Gustave takes young "Zero" Moustafa (Tony Revolori, a talented newcomer and excellent comic partner to Fiennes) under his wing as the chief lobby boy of the hotel as the concierge sees to the needs of his most distinguished guests, especially the geriatric ladies who take pleasure in his company (and then some). News of the sudden passing of one of his female companions, Madame D. (Tilda Swinton, virtually unrecognizable) prompts Gustave and Zero to attend the wake where her will is read and it is revealed that Gustave has inherited her most prized possession, a painting known as Boy with Apple. The revelation of the painting after Gustave sings of it's virtues is hilariously anticlimactic.
Yet this doesn't sit well with Madame D.'s son, Dmitri (Adrien Brody, looking like a monstrous bird from a Tim Burton movie), and he orchestrates a nefarious plot to frame Gustave for the murder of Madame D. The majority of the rest of the film is a romp of a caper with our two heroes out to prove Gustave's innocence. There are an assortment of allies and adversaries, trials and tribulations, all delivered with Anderson's whimsy and wit. Oddly enough, the film is of a piece with his animated masterpiece Fantastic Mr. Fox in it's madcap pacing and even some of it's casting (Willem Dafoe plays a delightfully creepy henchman). In fact, it is the hectic atmosphere that almost threatens to derail the film in certain portions, and even still there are characters I wish were given more attention, particularly Edward Norton as an officer whose conflicted morality is manipulated by forces of darkness, and Saoirse Ronan as the love interest to Zero. And I haven't even mentioned the handful of actors who are in the film for a few fleeting moments.

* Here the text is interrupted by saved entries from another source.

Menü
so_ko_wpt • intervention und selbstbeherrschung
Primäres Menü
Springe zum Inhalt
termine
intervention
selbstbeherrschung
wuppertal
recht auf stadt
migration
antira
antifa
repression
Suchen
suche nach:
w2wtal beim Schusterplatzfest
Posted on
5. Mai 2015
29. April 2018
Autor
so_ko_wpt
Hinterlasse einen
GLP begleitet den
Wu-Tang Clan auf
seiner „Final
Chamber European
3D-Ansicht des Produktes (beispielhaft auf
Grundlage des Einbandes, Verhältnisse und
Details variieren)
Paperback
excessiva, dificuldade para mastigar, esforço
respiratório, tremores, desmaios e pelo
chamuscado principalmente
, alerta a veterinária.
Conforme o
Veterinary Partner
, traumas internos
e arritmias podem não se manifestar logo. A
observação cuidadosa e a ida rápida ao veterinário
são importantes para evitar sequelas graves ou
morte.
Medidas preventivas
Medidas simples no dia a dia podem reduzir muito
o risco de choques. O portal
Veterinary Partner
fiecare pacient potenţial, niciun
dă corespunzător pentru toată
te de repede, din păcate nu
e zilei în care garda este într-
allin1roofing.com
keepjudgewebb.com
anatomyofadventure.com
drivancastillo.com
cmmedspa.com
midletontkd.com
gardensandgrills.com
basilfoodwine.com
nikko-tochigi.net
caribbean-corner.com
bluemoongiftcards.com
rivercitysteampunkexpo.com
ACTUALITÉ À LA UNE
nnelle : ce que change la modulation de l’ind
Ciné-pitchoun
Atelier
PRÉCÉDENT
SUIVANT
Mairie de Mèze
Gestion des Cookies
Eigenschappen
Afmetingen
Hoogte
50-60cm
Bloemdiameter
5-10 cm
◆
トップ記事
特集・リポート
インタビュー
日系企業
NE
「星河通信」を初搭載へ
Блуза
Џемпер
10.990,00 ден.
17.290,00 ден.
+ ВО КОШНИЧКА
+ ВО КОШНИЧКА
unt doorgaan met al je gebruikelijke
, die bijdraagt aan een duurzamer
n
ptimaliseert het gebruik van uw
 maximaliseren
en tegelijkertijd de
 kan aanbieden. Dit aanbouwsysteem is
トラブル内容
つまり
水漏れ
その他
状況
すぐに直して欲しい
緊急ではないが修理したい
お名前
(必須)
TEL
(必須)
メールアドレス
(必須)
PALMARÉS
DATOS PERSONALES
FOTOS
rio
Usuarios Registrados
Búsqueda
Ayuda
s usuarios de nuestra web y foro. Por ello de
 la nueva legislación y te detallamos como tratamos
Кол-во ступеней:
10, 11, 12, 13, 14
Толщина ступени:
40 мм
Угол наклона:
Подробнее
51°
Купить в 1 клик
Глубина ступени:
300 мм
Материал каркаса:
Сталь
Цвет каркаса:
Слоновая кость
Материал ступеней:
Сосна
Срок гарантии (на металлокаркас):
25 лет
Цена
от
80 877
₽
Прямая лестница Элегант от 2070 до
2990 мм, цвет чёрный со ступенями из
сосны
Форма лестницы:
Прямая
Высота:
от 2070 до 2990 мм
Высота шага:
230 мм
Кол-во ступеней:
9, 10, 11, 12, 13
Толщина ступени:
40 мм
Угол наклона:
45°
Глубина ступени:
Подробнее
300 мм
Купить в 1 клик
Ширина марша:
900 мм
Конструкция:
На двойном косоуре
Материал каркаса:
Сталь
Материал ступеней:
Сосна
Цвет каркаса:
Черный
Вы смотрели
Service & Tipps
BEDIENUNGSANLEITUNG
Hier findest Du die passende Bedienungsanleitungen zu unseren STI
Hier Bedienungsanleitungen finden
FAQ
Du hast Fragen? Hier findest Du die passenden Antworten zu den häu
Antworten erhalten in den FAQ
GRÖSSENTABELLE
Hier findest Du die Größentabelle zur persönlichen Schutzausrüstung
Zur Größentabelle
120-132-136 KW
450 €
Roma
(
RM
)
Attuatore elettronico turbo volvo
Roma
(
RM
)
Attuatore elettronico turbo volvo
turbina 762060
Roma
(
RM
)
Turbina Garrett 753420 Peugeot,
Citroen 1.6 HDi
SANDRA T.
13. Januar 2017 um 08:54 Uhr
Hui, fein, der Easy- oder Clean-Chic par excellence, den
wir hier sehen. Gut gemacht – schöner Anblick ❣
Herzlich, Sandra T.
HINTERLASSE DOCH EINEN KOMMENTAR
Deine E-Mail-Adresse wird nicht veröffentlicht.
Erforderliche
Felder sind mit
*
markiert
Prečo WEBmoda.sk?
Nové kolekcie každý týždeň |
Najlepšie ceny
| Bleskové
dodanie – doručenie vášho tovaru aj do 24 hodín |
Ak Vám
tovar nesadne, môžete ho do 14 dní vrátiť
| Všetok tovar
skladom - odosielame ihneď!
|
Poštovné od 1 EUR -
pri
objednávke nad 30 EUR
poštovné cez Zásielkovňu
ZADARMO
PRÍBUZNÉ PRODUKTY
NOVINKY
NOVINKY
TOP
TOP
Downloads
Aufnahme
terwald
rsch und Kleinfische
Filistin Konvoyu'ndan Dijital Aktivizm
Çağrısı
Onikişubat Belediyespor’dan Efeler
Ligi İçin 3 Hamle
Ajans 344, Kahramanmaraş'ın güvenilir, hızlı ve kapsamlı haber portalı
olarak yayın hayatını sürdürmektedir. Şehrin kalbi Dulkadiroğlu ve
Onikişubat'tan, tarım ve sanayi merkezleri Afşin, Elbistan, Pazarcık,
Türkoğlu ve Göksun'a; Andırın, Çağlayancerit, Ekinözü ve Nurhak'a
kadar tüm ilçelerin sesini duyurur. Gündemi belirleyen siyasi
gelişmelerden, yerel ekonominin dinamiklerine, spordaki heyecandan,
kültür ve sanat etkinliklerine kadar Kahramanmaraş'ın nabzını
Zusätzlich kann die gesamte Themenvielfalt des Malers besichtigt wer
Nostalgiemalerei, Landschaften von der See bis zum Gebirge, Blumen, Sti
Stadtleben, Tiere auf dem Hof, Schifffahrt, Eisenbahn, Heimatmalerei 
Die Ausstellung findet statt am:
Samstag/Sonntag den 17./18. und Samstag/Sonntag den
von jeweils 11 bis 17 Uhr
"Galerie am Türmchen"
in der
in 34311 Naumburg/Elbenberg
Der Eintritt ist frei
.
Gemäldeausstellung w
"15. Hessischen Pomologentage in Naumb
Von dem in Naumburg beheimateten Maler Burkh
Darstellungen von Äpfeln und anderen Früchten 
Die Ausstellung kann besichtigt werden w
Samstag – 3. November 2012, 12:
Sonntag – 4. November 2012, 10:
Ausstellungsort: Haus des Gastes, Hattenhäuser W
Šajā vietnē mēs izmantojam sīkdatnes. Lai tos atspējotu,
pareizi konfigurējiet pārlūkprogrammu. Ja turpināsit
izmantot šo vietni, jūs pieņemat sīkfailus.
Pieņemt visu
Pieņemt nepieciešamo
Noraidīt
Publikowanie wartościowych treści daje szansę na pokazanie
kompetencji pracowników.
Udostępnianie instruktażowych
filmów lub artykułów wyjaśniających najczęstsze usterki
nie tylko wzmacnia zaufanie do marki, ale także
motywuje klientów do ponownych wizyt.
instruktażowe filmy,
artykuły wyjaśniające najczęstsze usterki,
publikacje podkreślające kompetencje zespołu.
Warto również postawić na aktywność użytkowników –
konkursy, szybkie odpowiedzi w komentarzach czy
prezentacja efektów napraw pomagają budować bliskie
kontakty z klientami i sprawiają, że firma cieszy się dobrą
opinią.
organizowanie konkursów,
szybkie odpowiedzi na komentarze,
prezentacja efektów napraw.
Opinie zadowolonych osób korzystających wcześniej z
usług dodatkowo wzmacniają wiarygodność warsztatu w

Yet The Grand Budapest Hotel ultimately succeeds, not just as an entertaining entry in Anderson's oeuvre, but also as a comedy with a startling emotional heft. Though never mentioned by name, the specter of Hitler and the Third Reich lingers over the characters. Even the sporadic acts of violence, which have been present in all of Anderson's films, seem more brutal and sinister here. Like Lubitsch's classic To Be or Not to Be, we remain constantly aware of the insidious presence of evil and barbarism that threatens to destroy any and all vestiges of civilization while also laughing at the expense of the most monstrous villains. Anderson's film, however, doesn't have as happy an ending.
One last note, albeit an important one: the film is dedicated to Stefan Zweig, one of the most revered 20th Century European writers who fled Austria in 1934 after Hitler's rise to power. He and his wife committed suicide in 1942 in despair over the future of human civilization, and his works remained relatively unknown in the United States until a few years ago. Now Anderson has made a film about the legacy of a good human transcending the ages through the works and words of others. In the end, behind the artifice and the whimsy, is a sincere tribute to a man who lost so much of what he once knew, regardless of what he did to prevent it from disappearing. The loss is acutely felt, and all that once was has passed into the ether of time. Yet the very knowledge that it existed must be some kind of a minor victory.